_Raw records_
::::

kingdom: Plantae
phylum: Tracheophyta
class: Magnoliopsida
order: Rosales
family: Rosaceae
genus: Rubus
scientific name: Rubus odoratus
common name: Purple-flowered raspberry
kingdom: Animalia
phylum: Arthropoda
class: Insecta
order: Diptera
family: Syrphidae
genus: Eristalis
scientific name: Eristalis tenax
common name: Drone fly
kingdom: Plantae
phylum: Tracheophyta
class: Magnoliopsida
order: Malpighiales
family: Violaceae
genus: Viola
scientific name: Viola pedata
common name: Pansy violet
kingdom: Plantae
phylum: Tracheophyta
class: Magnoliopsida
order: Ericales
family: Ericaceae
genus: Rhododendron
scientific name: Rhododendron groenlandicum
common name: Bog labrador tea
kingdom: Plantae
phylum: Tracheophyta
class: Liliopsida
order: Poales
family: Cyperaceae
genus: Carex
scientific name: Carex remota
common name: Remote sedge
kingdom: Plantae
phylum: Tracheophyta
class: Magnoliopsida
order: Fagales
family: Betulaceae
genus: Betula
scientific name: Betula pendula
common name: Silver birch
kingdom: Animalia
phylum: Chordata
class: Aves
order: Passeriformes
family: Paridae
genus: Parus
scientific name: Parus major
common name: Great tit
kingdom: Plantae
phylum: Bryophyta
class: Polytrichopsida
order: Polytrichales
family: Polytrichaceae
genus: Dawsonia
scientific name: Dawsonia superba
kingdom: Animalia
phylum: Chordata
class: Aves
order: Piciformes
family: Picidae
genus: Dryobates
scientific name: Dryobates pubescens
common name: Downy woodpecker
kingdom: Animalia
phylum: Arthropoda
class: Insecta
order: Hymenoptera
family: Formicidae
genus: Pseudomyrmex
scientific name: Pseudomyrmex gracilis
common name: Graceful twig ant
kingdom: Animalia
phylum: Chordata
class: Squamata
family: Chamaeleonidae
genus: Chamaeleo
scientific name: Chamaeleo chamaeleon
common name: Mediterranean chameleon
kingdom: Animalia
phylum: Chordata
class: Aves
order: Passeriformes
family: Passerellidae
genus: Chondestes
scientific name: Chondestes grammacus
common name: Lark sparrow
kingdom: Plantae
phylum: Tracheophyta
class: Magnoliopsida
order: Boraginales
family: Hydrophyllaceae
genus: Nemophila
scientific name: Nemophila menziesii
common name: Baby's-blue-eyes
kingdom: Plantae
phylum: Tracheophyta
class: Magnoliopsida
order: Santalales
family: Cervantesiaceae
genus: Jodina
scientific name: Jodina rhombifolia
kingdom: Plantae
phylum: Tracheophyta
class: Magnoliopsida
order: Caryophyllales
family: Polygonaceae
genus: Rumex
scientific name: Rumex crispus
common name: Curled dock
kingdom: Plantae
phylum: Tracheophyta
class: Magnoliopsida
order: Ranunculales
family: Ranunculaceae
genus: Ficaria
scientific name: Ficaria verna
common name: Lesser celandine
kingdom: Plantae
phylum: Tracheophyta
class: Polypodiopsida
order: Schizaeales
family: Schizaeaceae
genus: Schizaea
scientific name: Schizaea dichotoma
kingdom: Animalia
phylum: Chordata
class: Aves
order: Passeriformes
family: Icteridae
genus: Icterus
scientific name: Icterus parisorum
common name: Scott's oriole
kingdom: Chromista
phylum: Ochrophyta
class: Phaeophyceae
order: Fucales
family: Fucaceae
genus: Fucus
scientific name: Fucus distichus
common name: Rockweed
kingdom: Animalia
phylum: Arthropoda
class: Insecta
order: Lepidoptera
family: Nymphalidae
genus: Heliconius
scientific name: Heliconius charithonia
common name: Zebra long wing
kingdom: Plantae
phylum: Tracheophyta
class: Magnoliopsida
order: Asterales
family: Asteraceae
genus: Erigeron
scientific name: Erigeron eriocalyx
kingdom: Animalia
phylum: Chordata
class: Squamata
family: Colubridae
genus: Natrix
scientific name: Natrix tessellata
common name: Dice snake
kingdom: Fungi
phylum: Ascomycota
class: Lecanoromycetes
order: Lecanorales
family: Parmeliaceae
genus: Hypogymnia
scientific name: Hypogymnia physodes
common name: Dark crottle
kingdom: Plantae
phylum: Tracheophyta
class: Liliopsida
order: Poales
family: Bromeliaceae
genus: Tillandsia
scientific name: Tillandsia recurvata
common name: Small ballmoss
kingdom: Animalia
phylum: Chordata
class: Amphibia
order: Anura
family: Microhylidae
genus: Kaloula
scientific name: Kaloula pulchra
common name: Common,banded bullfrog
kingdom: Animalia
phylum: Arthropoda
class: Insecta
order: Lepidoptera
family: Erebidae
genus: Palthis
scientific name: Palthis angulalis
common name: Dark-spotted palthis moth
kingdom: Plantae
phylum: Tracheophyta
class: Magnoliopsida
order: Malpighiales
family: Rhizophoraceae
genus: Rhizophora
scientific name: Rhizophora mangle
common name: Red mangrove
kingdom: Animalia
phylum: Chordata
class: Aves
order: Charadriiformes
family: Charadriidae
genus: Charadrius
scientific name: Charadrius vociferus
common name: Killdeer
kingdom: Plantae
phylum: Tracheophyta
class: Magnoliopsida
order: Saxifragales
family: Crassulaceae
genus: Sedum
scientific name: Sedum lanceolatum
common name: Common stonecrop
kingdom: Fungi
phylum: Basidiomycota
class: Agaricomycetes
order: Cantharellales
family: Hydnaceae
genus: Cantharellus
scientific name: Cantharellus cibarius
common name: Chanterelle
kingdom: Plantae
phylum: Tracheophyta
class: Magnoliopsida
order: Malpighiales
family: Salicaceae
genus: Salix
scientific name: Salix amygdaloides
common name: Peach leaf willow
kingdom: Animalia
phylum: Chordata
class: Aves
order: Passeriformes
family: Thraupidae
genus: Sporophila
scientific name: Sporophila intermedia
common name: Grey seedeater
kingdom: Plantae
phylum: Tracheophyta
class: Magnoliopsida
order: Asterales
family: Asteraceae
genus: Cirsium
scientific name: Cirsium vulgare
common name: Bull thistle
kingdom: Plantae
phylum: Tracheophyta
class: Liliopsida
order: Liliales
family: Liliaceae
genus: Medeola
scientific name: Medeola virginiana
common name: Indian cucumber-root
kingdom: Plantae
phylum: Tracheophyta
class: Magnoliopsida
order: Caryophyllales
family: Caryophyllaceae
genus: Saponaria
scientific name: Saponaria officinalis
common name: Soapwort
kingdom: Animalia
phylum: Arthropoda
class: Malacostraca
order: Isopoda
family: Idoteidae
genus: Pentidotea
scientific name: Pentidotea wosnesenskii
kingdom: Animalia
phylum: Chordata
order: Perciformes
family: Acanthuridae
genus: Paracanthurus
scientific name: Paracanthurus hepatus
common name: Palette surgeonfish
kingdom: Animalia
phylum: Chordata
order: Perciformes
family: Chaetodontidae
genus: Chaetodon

::::

Please copy out every line of the rows above again, word for word and in the same order.

_Problem solution_
kingdom: Plantae
phylum: Tracheophyta
class: Magnoliopsida
order: Rosales
family: Rosaceae
genus: Rubus
scientific name: Rubus odoratus
common name: Purple-flowered raspberry
kingdom: Animalia
phylum: Arthropoda
class: Insecta
order: Diptera
family: Syrphidae
genus: Eristalis
scientific name: Eristalis tenax
common name: Drone fly
kingdom: Plantae
phylum: Tracheophyta
class: Magnoliopsida
order: Malpighiales
family: Violaceae
genus: Viola
scientific name: Viola pedata
common name: Pansy violet
kingdom: Plantae
phylum: Tracheophyta
class: Magnoliopsida
order: Ericales
family: Ericaceae
genus: Rhododendron
scientific name: Rhododendron groenlandicum
common name: Bog labrador tea
kingdom: Plantae
phylum: Tracheophyta
class: Liliopsida
order: Poales
family: Cyperaceae
genus: Carex
scientific name: Carex remota
common name: Remote sedge
kingdom: Plantae
phylum: Tracheophyta
class: Magnoliopsida
order: Fagales
family: Betulaceae
genus: Betula
scientific name: Betula pendula
common name: Silver birch
kingdom: Animalia
phylum: Chordata
class: Aves
order: Passeriformes
family: Paridae
genus: Parus
scientific name: Parus major
common name: Great tit
kingdom: Plantae
phylum: Bryophyta
class: Polytrichopsida
order: Polytrichales
family: Polytrichaceae
genus: Dawsonia
scientific name: Dawsonia superba
kingdom: Animalia
phylum: Chordata
class: Aves
order: Piciformes
family: Picidae
genus: Dryobates
scientific name: Dryobates pubescens
common name: Downy woodpecker
kingdom: Animalia
phylum: Arthropoda
class: Insecta
order: Hymenoptera
family: Formicidae
genus: Pseudomyrmex
scientific name: Pseudomyrmex gracilis
common name: Graceful twig ant
kingdom: Animalia
phylum: Chordata
class: Squamata
family: Chamaeleonidae
genus: Chamaeleo
scientific name: Chamaeleo chamaeleon
common name: Mediterranean chameleon
kingdom: Animalia
phylum: Chordata
class: Aves
order: Passeriformes
family: Passerellidae
genus: Chondestes
scientific name: Chondestes grammacus
common name: Lark sparrow
kingdom: Plantae
phylum: Tracheophyta
class: Magnoliopsida
order: Boraginales
family: Hydrophyllaceae
genus: Nemophila
scientific name: Nemophila menziesii
common name: Baby's-blue-eyes
kingdom: Plantae
phylum: Tracheophyta
class: Magnoliopsida
order: Santalales
family: Cervantesiaceae
genus: Jodina
scientific name: Jodina rhombifolia
kingdom: Plantae
phylum: Tracheophyta
class: Magnoliopsida
order: Caryophyllales
family: Polygonaceae
genus: Rumex
scientific name: Rumex crispus
common name: Curled dock
kingdom: Plantae
phylum: Tracheophyta
class: Magnoliopsida
order: Ranunculales
family: Ranunculaceae
genus: Ficaria
scientific name: Ficaria verna
common name: Lesser celandine
kingdom: Plantae
phylum: Tracheophyta
class: Polypodiopsida
order: Schizaeales
family: Schizaeaceae
genus: Schizaea
scientific name: Schizaea dichotoma
kingdom: Animalia
phylum: Chordata
class: Aves
order: Passeriformes
family: Icteridae
genus: Icterus
scientific name: Icterus parisorum
common name: Scott's oriole
kingdom: Chromista
phylum: Ochrophyta
class: Phaeophyceae
order: Fucales
family: Fucaceae
genus: Fucus
scientific name: Fucus distichus
common name: Rockweed
kingdom: Animalia
phylum: Arthropoda
class: Insecta
order: Lepidoptera
family: Nymphalidae
genus: Heliconius
scientific name: Heliconius charithonia
common name: Zebra long wing
kingdom: Plantae
phylum: Tracheophyta
class: Magnoliopsida
order: Asterales
family: Asteraceae
genus: Erigeron
scientific name: Erigeron eriocalyx
kingdom: Animalia
phylum: Chordata
class: Squamata
family: Colubridae
genus: Natrix
scientific name: Natrix tessellata
common name: Dice snake
kingdom: Fungi
phylum: Ascomycota
class: Lecanoromycetes
order: Lecanorales
family: Parmeliaceae
genus: Hypogymnia
scientific name: Hypogymnia physodes
common name: Dark crottle
kingdom: Plantae
phylum: Tracheophyta
class: Liliopsida
order: Poales
family: Bromeliaceae
genus: Tillandsia
scientific name: Tillandsia recurvata
common name: Small ballmoss
kingdom: Animalia
phylum: Chordata
class: Amphibia
order: Anura
family: Microhylidae
genus: Kaloula
scientific name: Kaloula pulchra
common name: Common,banded bullfrog
kingdom: Animalia
phylum: Arthropoda
class: Insecta
order: Lepidoptera
family: Erebidae
genus: Palthis
scientific name: Palthis angulalis
common name: Dark-spotted palthis moth
kingdom: Plantae
phylum: Tracheophyta
class: Magnoliopsida
order: Malpighiales
family: Rhizophoraceae
genus: Rhizophora
scientific name: Rhizophora mangle
common name: Red mangrove
kingdom: Animalia
phylum: Chordata
class: Aves
order: Charadriiformes
family: Charadriidae
genus: Charadrius
scientific name: Charadrius vociferus
common name: Killdeer
kingdom: Plantae
phylum: Tracheophyta
class: Magnoliopsida
order: Saxifragales
family: Crassulaceae
genus: Sedum
scientific name: Sedum lanceolatum
common name: Common stonecrop
kingdom: Fungi
phylum: Basidiomycota
class: Agaricomycetes
order: Cantharellales
family: Hydnaceae
genus: Cantharellus
scientific name: Cantharellus cibarius
common name: Chanterelle
kingdom: Plantae
phylum: Tracheophyta
class: Magnoliopsida
order: Malpighiales
family: Salicaceae
genus: Salix
scientific name: Salix amygdaloides
common name: Peach leaf willow
kingdom: Animalia
phylum: Chordata
class: Aves
order: Passeriformes
family: Thraupidae
genus: Sporophila
scientific name: Sporophila intermedia
common name: Grey seedeater
kingdom: Plantae
phylum: Tracheophyta
class: Magnoliopsida
order: Asterales
family: Asteraceae
genus: Cirsium
scientific name: Cirsium vulgare
common name: Bull thistle
kingdom: Plantae
phylum: Tracheophyta
class: Liliopsida
order: Liliales
family: Liliaceae
genus: Medeola
scientific name: Medeola virginiana
common name: Indian cucumber-root
kingdom: Plantae
phylum: Tracheophyta
class: Magnoliopsida
order: Caryophyllales
family: Caryophyllaceae
genus: Saponaria
scientific name: Saponaria officinalis
common name: Soapwort
kingdom: Animalia
phylum: Arthropoda
class: Malacostraca
order: Isopoda
family: Idoteidae
genus: Pentidotea
scientific name: Pentidotea wosnesenskii
kingdom: Animalia
phylum: Chordata
order: Perciformes
family: Acanthuridae
genus: Paracanthurus
scientific name: Paracanthurus hepatus
common name: Palette surgeonfish
kingdom: Animalia
phylum: Chordata
order: Perciformes
family: Chaetodontidae
genus: Chaetodon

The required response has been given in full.